Take notes for me とは?

 Take notes for me は、Google Meet の会議中に発言された内容をリアルタイムで文字起こしを行い、自動的に議事録を作成してくれる機能です。AIを活用することで、発言内容だけではなく、話者の特定、重要なキーワードの抽出、アクションアイテムの候補の提案なども行えます。主な機能は次の通りです。

・リアルタイム文字起こし:会議中の発言をほぼリアルタイムでテキスト化します。
・話者識別:誰が発言したかを自動的に識別し、記録します。
・キーワード抽出:会議の中で頻繁に使われた単語や重要なキーワードを自動的に抽出します。
・アクションアイテム候補の提案:会議の流れから、今後取るべき行動(タスク)の候補を自動的に提案します。
・議事録の共有:Googleドキュメント形式で作成された議事録を、自動的に予定表アイテムに添付、参加者への通知、共有します。

 Take notes for meは、Google の高度な音声認識AIと自然言語処理技術を活用しています。会議中の音声をクラウド上で解析し、テキスト化、話者識別、キーワード抽出などの処理を行っています。これにより、高精度かつ迅速な議事録作成が可能になっています。

 Take notes for meの利用は非常に簡単で「会議を開始または参加する」「Take notes for meを開始する」「会議に集中する」の三つのステップで、会議の議事録作成を自動化できます。

 会議終了後、自動的に生成された議事録は Googleドキュメント に保存、参加者と共有できます。必要に応じて、議事録の内容を編集したり、アクションアイテムを確認したりすることが可能です。

 出来上がった議事録の中身を確認すると、メモと文字起こしのタブの二つのコンテンツに分かれています。メモタブには議事録そのものが作成されます。文字起こしタブは、実際に発言した内容を一言一句漏らさず、文字起こししたものです。メモタブに記載されている議事内容の基となった発言を確認できます。ただし、ここには課題もあります。AI による文字起こしは進化していますが、専門用語や固有名詞、発言者の滑舌などによっては、誤変換が生じる可能性があるのです。
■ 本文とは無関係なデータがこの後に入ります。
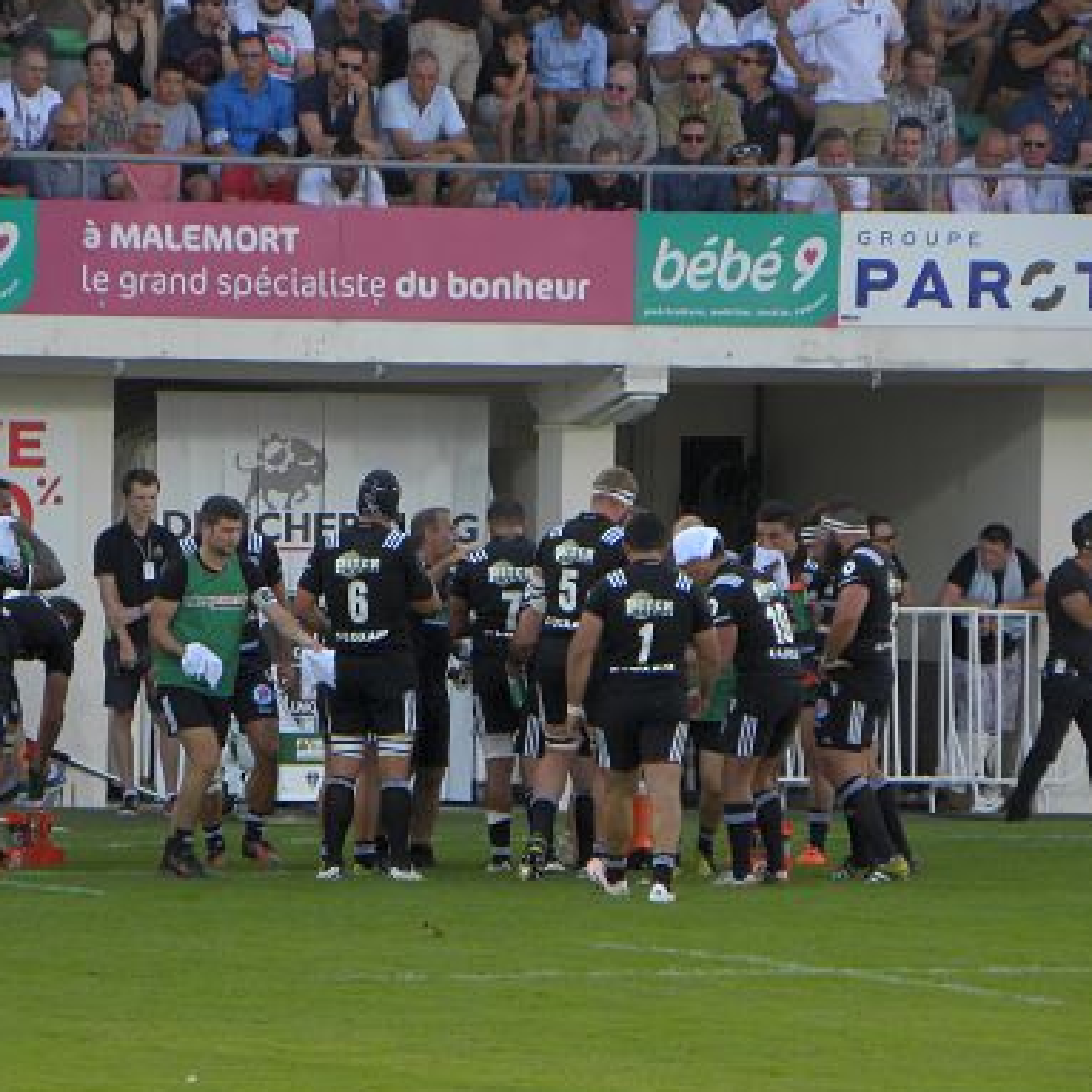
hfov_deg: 3.4
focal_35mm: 522
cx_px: 439
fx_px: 18630
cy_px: 633
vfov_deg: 3.4
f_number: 5
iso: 88
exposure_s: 1/136
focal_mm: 67.2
▲メモタブで確認できる議事録のイメージ。会議の内容が分かりやすくまとめられている。
▲文字起こしタブに記録された発言のイメージ。実際の発言内容が一言一句漏らさず、文字起こしされている。

ビジネスシーンにもたらすメリット

 Take notes for meの導入は、日本のビジネスシーンにおいて以下のような多くのメリットをもたらすことが期待されます。

・会議の質の向上:議事録作成の負担から解放されることで、参加者は議論に積極的に参加し、より深い意見交換が可能になります。
・生産性の向上:議事録作成にかかる時間と労力を削減し、ほかの重要な業務に時間を有効活用できます。
・議事録の標準化と品質向上:AI による自動作成で、議事録の品質が安定し、抜け漏れや誤解のリスクを低減できます。
・情報共有の効率化:作成された議事録は簡単に共有できるため、会議内容の伝達がスムーズになります。
・リモートワークの促進:リモート環境での会議においても、議事録作成の負担を軽減し、円滑なコミュニケーションを支援します。
・アクセシビリティの向上:字幕機能と組み合わせることで、聴覚に障害のある方など、より多くの人が会議の内容を理解しやすくなります。

 これまで英語圏のサービスでは十分な効果が得られなかった日本のユーザーは、日本語での高精度な文字起こしと話者識別が可能になったことで、さまざまなメリットを得られます。Take notes for meは会議の生産性向上、時間と労力の削減、そしてより質の高いコミュニケーションを実現するための強力なツールとなるでしょう。ぜひこの機会にTake notes for meを活用して、議事録作成から解放され、より本質的な議論に集中できるスマートな会議体験を実現してください。